Using the entries below, write out the line with "M 733,1483 L 740,1493 L 742,1575 L 735,1566 Z", the line with "M 253,1370 L 295,1370 L 293,1412 L 253,1412 Z", and every line in between, exactly as each is written.

Data to use:
****************************************

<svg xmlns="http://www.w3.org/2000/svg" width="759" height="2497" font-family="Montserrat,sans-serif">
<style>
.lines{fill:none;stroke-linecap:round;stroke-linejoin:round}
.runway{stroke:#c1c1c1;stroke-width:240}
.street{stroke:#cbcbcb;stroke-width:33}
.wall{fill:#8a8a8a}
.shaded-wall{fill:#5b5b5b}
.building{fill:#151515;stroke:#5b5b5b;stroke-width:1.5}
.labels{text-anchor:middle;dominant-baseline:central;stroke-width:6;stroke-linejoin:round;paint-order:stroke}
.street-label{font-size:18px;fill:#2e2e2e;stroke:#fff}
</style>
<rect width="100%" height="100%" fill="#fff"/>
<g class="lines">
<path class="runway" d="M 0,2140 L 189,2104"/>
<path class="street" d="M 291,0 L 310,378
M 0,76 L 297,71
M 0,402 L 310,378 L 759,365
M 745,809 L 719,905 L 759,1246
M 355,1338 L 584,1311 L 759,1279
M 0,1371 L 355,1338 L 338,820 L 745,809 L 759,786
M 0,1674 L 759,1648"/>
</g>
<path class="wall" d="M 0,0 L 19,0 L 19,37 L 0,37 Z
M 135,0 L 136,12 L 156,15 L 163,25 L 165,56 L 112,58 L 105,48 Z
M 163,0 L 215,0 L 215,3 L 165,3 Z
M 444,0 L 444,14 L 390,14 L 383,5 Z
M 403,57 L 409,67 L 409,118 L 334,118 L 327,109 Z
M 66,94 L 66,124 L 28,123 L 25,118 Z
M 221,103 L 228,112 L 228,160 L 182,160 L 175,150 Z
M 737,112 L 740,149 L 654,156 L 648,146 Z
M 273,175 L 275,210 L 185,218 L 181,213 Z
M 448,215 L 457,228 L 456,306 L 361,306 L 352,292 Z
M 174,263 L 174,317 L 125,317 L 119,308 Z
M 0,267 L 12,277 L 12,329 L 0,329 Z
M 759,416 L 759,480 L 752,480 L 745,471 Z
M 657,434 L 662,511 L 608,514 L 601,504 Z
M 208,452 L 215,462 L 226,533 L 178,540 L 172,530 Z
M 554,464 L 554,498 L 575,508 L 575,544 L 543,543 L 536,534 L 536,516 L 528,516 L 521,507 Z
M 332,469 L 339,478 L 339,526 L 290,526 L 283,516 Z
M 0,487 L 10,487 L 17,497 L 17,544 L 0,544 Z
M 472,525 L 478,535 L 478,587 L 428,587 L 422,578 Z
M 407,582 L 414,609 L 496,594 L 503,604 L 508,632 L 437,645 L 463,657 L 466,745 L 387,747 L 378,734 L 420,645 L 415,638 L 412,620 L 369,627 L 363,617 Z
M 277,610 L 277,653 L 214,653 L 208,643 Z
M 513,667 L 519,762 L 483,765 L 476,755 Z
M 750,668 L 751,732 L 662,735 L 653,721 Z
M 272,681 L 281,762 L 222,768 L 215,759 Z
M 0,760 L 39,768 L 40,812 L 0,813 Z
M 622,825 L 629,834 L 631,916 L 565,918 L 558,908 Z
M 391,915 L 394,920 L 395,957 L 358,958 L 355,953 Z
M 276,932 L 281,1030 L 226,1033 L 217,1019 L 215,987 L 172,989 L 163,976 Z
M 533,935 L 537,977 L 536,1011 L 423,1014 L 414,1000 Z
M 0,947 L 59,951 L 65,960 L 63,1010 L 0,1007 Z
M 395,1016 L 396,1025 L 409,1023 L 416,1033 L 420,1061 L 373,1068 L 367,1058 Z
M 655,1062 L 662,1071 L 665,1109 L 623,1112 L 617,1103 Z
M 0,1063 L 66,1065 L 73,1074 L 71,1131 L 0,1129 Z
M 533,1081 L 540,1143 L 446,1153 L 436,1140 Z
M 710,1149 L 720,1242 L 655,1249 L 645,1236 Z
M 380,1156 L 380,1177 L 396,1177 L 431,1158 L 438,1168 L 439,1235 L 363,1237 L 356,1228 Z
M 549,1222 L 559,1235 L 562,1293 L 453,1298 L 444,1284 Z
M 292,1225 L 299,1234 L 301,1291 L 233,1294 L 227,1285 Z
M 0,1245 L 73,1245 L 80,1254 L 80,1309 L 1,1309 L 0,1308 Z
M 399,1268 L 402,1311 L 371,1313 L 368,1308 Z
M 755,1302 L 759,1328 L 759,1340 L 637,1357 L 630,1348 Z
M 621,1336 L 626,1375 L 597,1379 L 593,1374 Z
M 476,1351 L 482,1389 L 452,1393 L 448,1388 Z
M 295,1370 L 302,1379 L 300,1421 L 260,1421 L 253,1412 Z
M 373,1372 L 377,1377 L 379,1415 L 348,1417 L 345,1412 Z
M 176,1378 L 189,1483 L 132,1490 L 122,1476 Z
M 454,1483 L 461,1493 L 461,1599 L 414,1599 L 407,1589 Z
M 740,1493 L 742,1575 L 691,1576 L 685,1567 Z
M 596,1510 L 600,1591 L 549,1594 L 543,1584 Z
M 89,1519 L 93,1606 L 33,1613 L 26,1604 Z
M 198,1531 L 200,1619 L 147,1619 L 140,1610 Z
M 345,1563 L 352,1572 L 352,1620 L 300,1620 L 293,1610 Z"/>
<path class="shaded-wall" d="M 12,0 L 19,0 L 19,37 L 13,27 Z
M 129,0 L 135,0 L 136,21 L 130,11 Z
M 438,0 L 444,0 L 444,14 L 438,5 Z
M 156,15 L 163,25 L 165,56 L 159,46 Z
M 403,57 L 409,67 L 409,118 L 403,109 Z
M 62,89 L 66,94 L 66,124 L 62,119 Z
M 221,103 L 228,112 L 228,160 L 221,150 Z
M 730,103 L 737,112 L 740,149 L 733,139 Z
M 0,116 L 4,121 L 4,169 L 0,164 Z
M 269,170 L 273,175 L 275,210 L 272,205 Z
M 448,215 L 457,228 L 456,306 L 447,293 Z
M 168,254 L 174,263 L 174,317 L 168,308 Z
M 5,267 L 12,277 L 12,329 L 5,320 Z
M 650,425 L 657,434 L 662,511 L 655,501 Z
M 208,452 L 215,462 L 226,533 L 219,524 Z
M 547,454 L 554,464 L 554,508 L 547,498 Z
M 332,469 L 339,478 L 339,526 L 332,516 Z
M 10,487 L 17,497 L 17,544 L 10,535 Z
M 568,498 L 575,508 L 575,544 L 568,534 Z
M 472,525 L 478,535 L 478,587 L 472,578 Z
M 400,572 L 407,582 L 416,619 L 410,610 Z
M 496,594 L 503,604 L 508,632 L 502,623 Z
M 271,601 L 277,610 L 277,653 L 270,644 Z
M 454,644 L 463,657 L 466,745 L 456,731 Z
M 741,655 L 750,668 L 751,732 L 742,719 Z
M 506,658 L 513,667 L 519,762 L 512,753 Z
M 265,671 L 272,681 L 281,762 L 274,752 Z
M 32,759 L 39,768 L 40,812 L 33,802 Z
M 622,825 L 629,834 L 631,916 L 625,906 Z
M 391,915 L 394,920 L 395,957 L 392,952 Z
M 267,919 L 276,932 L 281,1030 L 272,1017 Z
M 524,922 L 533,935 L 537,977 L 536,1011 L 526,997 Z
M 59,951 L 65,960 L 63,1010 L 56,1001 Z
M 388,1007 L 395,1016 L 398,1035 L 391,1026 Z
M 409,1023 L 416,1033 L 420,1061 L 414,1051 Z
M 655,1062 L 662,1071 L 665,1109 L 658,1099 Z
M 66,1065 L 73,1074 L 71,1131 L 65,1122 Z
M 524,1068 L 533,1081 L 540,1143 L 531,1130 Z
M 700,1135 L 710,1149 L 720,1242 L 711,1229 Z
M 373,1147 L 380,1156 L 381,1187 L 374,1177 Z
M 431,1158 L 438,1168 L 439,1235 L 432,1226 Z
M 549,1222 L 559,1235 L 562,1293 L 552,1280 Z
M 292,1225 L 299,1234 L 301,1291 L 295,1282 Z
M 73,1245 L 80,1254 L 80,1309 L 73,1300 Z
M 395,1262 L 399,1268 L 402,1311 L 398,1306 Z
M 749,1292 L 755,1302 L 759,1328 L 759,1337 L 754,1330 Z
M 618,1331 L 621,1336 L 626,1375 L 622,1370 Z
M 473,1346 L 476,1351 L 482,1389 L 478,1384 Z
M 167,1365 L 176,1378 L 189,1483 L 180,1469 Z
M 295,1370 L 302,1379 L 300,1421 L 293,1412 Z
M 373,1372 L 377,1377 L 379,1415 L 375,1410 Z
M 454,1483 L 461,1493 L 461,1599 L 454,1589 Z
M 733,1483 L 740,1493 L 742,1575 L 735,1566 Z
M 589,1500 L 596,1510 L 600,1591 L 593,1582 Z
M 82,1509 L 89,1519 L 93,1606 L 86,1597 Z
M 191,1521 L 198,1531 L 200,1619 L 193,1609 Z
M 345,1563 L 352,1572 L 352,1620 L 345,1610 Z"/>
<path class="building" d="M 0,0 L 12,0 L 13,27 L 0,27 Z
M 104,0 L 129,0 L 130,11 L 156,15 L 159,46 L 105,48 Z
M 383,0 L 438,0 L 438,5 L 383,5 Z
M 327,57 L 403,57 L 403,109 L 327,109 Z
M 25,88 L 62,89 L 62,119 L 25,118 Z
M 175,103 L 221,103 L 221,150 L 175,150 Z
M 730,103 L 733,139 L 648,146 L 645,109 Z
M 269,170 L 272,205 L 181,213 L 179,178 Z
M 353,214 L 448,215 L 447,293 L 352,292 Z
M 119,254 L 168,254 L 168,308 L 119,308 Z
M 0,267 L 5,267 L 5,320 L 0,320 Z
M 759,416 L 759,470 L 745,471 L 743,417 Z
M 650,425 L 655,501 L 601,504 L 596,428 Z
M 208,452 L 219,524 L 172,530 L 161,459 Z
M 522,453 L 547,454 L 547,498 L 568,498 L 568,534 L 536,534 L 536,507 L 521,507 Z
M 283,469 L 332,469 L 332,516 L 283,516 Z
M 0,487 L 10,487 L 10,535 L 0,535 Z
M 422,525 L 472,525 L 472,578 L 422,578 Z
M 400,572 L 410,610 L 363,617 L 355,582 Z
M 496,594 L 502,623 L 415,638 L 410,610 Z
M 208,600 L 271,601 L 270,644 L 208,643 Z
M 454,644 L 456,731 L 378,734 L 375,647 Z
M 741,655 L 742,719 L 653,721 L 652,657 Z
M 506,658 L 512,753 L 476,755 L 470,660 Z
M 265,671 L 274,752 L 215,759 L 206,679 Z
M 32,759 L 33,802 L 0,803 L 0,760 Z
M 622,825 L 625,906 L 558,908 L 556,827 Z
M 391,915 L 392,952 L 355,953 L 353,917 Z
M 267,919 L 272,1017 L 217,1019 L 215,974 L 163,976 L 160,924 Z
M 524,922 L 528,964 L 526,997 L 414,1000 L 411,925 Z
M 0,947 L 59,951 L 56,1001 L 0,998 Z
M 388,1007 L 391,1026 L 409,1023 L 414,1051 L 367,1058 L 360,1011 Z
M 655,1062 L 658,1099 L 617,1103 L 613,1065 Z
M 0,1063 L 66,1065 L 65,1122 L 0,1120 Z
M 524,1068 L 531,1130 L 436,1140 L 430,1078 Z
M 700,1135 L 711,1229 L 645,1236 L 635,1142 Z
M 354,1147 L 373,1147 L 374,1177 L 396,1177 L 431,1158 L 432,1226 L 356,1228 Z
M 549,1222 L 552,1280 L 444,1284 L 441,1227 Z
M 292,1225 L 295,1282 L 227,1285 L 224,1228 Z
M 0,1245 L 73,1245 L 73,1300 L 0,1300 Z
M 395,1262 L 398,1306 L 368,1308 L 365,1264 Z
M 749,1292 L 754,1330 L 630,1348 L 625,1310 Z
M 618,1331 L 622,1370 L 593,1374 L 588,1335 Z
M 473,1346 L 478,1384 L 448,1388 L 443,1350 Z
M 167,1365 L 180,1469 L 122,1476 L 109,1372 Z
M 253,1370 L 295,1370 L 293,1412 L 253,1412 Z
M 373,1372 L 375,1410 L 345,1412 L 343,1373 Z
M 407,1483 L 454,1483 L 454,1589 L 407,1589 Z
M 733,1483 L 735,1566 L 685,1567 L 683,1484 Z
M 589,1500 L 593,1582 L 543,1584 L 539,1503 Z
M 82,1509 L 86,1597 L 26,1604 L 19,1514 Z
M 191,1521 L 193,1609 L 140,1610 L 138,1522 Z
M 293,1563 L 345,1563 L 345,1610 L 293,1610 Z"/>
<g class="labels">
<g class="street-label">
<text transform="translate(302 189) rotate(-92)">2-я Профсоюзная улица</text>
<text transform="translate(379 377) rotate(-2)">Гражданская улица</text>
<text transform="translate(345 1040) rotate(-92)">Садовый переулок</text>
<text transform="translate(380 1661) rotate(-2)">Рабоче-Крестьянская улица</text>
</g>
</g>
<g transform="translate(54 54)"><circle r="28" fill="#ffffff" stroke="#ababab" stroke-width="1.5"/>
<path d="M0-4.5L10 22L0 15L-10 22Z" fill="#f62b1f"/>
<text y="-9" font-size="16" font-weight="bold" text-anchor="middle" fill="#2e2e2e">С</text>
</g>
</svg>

****************************************

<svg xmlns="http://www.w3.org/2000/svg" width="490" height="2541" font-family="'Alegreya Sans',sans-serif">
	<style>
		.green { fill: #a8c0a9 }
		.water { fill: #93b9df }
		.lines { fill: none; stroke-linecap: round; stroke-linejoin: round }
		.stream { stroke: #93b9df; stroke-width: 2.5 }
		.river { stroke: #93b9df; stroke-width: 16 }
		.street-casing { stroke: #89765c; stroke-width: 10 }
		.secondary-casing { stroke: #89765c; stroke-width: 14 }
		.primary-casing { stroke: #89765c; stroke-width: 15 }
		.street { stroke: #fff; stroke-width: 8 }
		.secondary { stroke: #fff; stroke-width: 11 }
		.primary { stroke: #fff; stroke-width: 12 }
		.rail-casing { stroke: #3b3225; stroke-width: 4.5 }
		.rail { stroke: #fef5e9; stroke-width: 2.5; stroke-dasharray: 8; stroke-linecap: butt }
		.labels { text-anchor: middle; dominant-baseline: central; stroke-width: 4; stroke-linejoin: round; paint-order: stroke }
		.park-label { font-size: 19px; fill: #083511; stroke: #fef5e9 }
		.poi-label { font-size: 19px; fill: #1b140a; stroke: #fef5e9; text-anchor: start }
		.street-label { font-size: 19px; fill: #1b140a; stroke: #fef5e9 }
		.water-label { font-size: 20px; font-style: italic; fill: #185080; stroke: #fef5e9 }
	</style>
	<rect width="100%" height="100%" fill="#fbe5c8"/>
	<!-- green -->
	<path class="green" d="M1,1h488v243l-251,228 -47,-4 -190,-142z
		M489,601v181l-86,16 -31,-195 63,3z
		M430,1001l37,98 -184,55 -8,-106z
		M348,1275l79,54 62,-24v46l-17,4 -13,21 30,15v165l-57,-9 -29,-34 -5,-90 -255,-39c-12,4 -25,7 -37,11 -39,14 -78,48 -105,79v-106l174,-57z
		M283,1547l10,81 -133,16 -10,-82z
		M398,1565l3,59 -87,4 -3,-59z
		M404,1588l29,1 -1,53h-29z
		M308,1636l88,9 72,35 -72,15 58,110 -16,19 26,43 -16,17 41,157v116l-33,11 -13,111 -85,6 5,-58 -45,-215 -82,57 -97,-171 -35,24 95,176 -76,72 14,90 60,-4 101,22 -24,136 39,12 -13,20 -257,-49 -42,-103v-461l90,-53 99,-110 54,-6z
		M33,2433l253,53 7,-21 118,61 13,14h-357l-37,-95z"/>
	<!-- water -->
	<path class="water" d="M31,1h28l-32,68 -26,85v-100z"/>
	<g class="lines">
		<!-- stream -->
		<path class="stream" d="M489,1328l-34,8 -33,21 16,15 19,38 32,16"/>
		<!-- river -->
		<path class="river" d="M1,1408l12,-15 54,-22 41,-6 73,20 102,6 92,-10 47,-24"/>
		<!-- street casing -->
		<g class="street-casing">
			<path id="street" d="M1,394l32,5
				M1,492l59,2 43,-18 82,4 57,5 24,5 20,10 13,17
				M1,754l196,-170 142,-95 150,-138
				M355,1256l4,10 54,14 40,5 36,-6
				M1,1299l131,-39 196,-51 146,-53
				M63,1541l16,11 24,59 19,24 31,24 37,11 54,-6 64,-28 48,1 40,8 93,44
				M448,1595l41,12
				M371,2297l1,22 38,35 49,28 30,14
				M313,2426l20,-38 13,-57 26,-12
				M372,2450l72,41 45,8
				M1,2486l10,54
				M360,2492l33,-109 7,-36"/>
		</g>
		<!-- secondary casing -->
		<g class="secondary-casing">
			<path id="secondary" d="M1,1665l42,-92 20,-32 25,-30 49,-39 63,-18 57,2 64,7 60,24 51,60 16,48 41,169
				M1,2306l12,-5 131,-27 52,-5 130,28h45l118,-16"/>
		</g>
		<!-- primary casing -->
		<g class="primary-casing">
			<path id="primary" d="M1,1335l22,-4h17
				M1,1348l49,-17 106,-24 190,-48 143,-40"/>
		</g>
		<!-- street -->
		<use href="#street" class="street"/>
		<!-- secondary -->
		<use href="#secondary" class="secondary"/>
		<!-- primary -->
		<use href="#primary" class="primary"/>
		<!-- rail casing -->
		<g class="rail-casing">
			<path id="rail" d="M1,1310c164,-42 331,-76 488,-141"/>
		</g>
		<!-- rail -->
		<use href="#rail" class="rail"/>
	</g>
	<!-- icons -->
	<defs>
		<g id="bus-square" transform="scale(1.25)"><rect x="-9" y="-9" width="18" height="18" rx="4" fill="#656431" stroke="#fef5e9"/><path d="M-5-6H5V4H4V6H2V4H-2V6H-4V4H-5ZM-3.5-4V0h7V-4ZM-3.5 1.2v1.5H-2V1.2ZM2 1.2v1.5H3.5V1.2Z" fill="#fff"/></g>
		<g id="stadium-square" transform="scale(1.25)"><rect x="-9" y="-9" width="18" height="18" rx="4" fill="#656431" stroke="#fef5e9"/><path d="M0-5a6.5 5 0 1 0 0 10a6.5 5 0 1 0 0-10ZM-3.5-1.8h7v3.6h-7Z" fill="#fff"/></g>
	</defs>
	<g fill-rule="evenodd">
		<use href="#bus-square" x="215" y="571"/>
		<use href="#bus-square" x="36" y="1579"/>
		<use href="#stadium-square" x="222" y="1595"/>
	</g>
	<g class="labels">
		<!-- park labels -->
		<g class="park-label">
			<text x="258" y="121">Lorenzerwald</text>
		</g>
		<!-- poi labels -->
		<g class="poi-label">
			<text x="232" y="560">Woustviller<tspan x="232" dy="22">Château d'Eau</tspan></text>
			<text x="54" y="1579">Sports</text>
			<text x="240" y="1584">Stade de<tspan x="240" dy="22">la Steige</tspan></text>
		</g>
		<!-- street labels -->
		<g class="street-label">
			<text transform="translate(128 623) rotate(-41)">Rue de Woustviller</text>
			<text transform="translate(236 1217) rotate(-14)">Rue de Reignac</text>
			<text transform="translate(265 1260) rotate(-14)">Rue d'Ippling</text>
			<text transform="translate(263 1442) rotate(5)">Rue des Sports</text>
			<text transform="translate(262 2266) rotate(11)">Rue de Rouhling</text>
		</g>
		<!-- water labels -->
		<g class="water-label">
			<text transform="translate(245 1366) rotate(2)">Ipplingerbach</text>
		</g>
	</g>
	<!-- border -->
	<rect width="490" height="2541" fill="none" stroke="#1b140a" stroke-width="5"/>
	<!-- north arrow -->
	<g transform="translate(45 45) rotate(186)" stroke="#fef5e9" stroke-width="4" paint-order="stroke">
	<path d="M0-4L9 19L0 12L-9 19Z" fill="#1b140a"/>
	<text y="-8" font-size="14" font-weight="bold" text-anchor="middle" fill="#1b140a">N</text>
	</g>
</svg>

****************************************

Solution to this exercise:
M 733,1483 L 740,1493 L 742,1575 L 735,1566 Z
M 589,1500 L 596,1510 L 600,1591 L 593,1582 Z
M 82,1509 L 89,1519 L 93,1606 L 86,1597 Z
M 191,1521 L 198,1531 L 200,1619 L 193,1609 Z
M 345,1563 L 352,1572 L 352,1620 L 345,1610 Z"/>
<path class="building" d="M 0,0 L 12,0 L 13,27 L 0,27 Z
M 104,0 L 129,0 L 130,11 L 156,15 L 159,46 L 105,48 Z
M 383,0 L 438,0 L 438,5 L 383,5 Z
M 327,57 L 403,57 L 403,109 L 327,109 Z
M 25,88 L 62,89 L 62,119 L 25,118 Z
M 175,103 L 221,103 L 221,150 L 175,150 Z
M 730,103 L 733,139 L 648,146 L 645,109 Z
M 269,170 L 272,205 L 181,213 L 179,178 Z
M 353,214 L 448,215 L 447,293 L 352,292 Z
M 119,254 L 168,254 L 168,308 L 119,308 Z
M 0,267 L 5,267 L 5,320 L 0,320 Z
M 759,416 L 759,470 L 745,471 L 743,417 Z
M 650,425 L 655,501 L 601,504 L 596,428 Z
M 208,452 L 219,524 L 172,530 L 161,459 Z
M 522,453 L 547,454 L 547,498 L 568,498 L 568,534 L 536,534 L 536,507 L 521,507 Z
M 283,469 L 332,469 L 332,516 L 283,516 Z
M 0,487 L 10,487 L 10,535 L 0,535 Z
M 422,525 L 472,525 L 472,578 L 422,578 Z
M 400,572 L 410,610 L 363,617 L 355,582 Z
M 496,594 L 502,623 L 415,638 L 410,610 Z
M 208,600 L 271,601 L 270,644 L 208,643 Z
M 454,644 L 456,731 L 378,734 L 375,647 Z
M 741,655 L 742,719 L 653,721 L 652,657 Z
M 506,658 L 512,753 L 476,755 L 470,660 Z
M 265,671 L 274,752 L 215,759 L 206,679 Z
M 32,759 L 33,802 L 0,803 L 0,760 Z
M 622,825 L 625,906 L 558,908 L 556,827 Z
M 391,915 L 392,952 L 355,953 L 353,917 Z
M 267,919 L 272,1017 L 217,1019 L 215,974 L 163,976 L 160,924 Z
M 524,922 L 528,964 L 526,997 L 414,1000 L 411,925 Z
M 0,947 L 59,951 L 56,1001 L 0,998 Z
M 388,1007 L 391,1026 L 409,1023 L 414,1051 L 367,1058 L 360,1011 Z
M 655,1062 L 658,1099 L 617,1103 L 613,1065 Z
M 0,1063 L 66,1065 L 65,1122 L 0,1120 Z
M 524,1068 L 531,1130 L 436,1140 L 430,1078 Z
M 700,1135 L 711,1229 L 645,1236 L 635,1142 Z
M 354,1147 L 373,1147 L 374,1177 L 396,1177 L 431,1158 L 432,1226 L 356,1228 Z
M 549,1222 L 552,1280 L 444,1284 L 441,1227 Z
M 292,1225 L 295,1282 L 227,1285 L 224,1228 Z
M 0,1245 L 73,1245 L 73,1300 L 0,1300 Z
M 395,1262 L 398,1306 L 368,1308 L 365,1264 Z
M 749,1292 L 754,1330 L 630,1348 L 625,1310 Z
M 618,1331 L 622,1370 L 593,1374 L 588,1335 Z
M 473,1346 L 478,1384 L 448,1388 L 443,1350 Z
M 167,1365 L 180,1469 L 122,1476 L 109,1372 Z
M 253,1370 L 295,1370 L 293,1412 L 253,1412 Z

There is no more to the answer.